Graduate Programs in Social Data Science to Commence at Oxford and the London School of Economics
Career Insightsposted by Alex Amari July 10, 2018 Alex Amari
This fall, new interdisciplinary master’s programs integrating social sciences and data science will commence at two of the UK’s top universities. Oxford University’s Oxford Internet Institute, a multi-disciplinary center for the study of social and computer sciences, will offer a 1-year MSc in Social Data Science to approximately 25 students, followed by a PhD program in the subject beginning in fall 2019. At the same time, the London School of Economics’ Department of Methodology will offer a 1-year MSc in Applied Social Data Science. The new programs will be among the first in the world to focus explicitly on the overlap between social and behavioral sciences and the glowing-hot fields of data science and artificial intelligence.
The two master’s programs follow the convening of social data science centers and working groups at some of Europe’s most impactful data science institutions.

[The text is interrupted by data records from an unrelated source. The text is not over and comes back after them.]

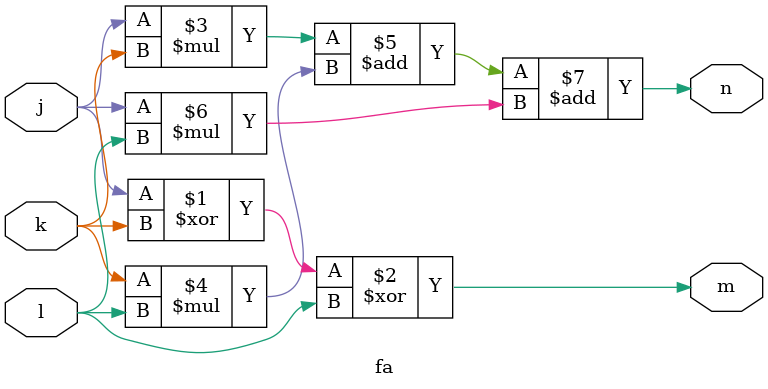
<source format=v>

module arraymultiplierunsigned(
input [3:0] a, input [3:0] b,
output wire [7:0] product
);

wire p0,p1,p2,p3,p4,p5,p6,p7;
wire r1,r2,r3,r4,r5,r6,r7,r8,r9,r10,r11,r12,r13,r14,r15;
wire c1,c2,c3,c4;
wire q1,q2,q3,q4,q5,q6;
wire s1,s2;
wire c11,c22,c33,c44,c55;
and1 a1(.x(a[0]),.y(b[0]), .w(p0)); and1 a2(.x(a[1]),.y(b[0]), .w(r1)); and1 a3(.x(a[0]),.y(b[1]), .w(r2)); and1 a4(.x(a[0]),.y(b[2]), .w(r3)); and1 a5(.x(a[1]),.y(b[1]), .w(r4)); and1 a6(.x(a[2]),.y(b[0]), .w(r5)); and1 a7(.x(a[0]),.y(b[3]), .w(r6)); and1 a8(.x(a[1]),.y(b[2]), .w(r7)); and1 a9(.x(a[2]),.y(b[1]), .w(r8)); and1 a10(.x(a[3]),.y(b[0]), .w(r9)); and1 a11(.x(a[1]),.y(b[3]), .w(r10)); and1 a12(.x(a[2]),.y(b[2]), .w(r11)); and1 a13(.x(a[3]),.y(b[1]), .w(r12)); and1 a14(.x(a[2]),.y(b[3]), .w(r13)); and1 a15(.x(a[3]),.y(b[2]), .w(r14)); and1 a16(.x(a[3]),.y(b[3]), .w(r15)); ha h1(.e(r1),.f(r2),.g(p1),.h(c1));
ha h2(.e(r3),.f(r4),.g(s1),.h(c2));
ha h3(.e(r6),.f(r7),.g(s2),.h(c3));
ha h4(.e(q3),.f(c22),.g(p4),.h(c4));
fa i1(.j(r5),.k(s1),.l(c1),.m(p2),.n(c11));
fa i2(.j(r8),.k(s2),.l(c2),.m(q1),.n(c33));
fa i3(.j(r9),.k(q1),.l(c11),.m(p3),.n(c22));
fa i4(.j(r11),.k(r10),.l(c3),.m(q2),.n(q4));
fa i5(.j(r12),.k(q2),.l(c33),.m(q3),.n(c44)); fa i6(.j(r14),.k(r13),.l(q4),.m(q5),.n(q6)); fa i7(.j(q5),.k(c44),.l(c4),.m(p5),.n(c55)); fa i8(.j(r15),.k(q6),.l(c55),.m(p6),.n(p7));

assign product[0]=p0; assign product[1]=p1; assign product[2]=p2; assign product[3]=p3; assign product[4]=p4; assign product[5]=p5; assign product[6]=p6; assign product[7]=p7; endmodule



module and1(input x, input y,
output wire w);

assign w=x*y;
endmodule

module ha(input e, input f,
output wire g, output wire h);

assign g=e^f; assign h=e*f; endmodule

module fa (input j, input k,
input l,
output wire m, output wire n);

assign m=j^k^l;
assign n=(j*k)+(k*l)+(j*l);
endmodule

</source>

For example, the London-based Alan Turing Institute, the UK’s national institute for data science and artificial intelligence, is home to a working group in social data science with researchers from the Universities of Cambridge, Oxford, Warwick, and Edinburgh.
According to its site, the group is working on, “developing foundational theories of human behaviour at diverse social and temporal scales” as well as “identifying methodological challenges and solutions to enable social data science to deliver robust and credible results in key application domains,” with the support of high-profile partners such as Google, Twitter, and Facebook.
An entryway at The Alan Turing Institute in London, which convenes a social data science working group. (Image source: turing.ac.uk)
The Oxford and LSE programs, like the institutional working groups, will seek to address two major exigencies in data science. Both major needs stem from the ever-growing amount of ‘social data’ generated by social media, communications platforms, Internet of Things [IoT] devices, sensors/wearables, and mobile phones, among other sources.
First, the programs will seek to prepare more students to tackle questions of import to the social sciences using new techniques in big data and AI.
“We’ve entered a phase where we suddenly have the potential to measure behavior at a global scale, much more rapidly than we could before, at much lower cost than we could before, and, potentially, have the opportunity to measure behaviors that we couldn’t capture before now” says Dr. Suzy Moat, a researcher at the University of Warwick and member of the working group at the Alan Turing Institute.
But some experts have lamented an apparent lack of social science students with the computational and quantitative skills necessary to generate insights using social data, particularly in the UK. “We now have access to a lot of large datasets collected either at a British or a European level, but we lack people with the skills to make use of it,” says Brendan Burchell, director of the Cambridge Undergraduate Quantitative Methods Centre, housed within the University’s Department of Sociology. “It’s been a bigger problem in the UK than in other countries because a lot of our school kids specialise and give up doing maths at a younger age, and there’s this idea that if you were good at numbers you’d end up doing physics or natural sciences and if you weren’t good at numbers you’d end up doing social science.”
In addition to preparing new social data scientists to work with the ever-increasing troves of social data, the new master’s programs will also emphasize some of the ethical challenges of working with data on human beings.
In as much as the methodological challenges of social data are technical, as in cases of working with unstructured social datasets, they’re also moral in nature. Working consistently with data via new technologies raises questions surrounding peoples’ rights to their own data, rights to privacy, and the rules that should face researchers, for-profit companies, and government institutions in using those data.
Such issues have been hot topics in the global data science community – all the more so in the wake of data breaches like the Facebook Cambridge Analytica Scandal, in which a British data mining firm used data on roughly 50 million unaware Facebook users to support political clients like the 2016 Trump Presidential campaign and the ‘Leave’ campaign in Britain’s Brexit referendum. At the same time, legislators are testing new policies aimed at curtailing private industry’s increasing access and use of people’s personal data. Chief among these has been the momentous enactment of the European Union’s GDPR last month.
In light of the rapidly changing public landscape, these new social data science programs at Oxford and LSE seem poised to contribute to unfolding debates about data science ethics and to produce data scientists capable of adding to the discussion in graduate destinations including government and industry roles.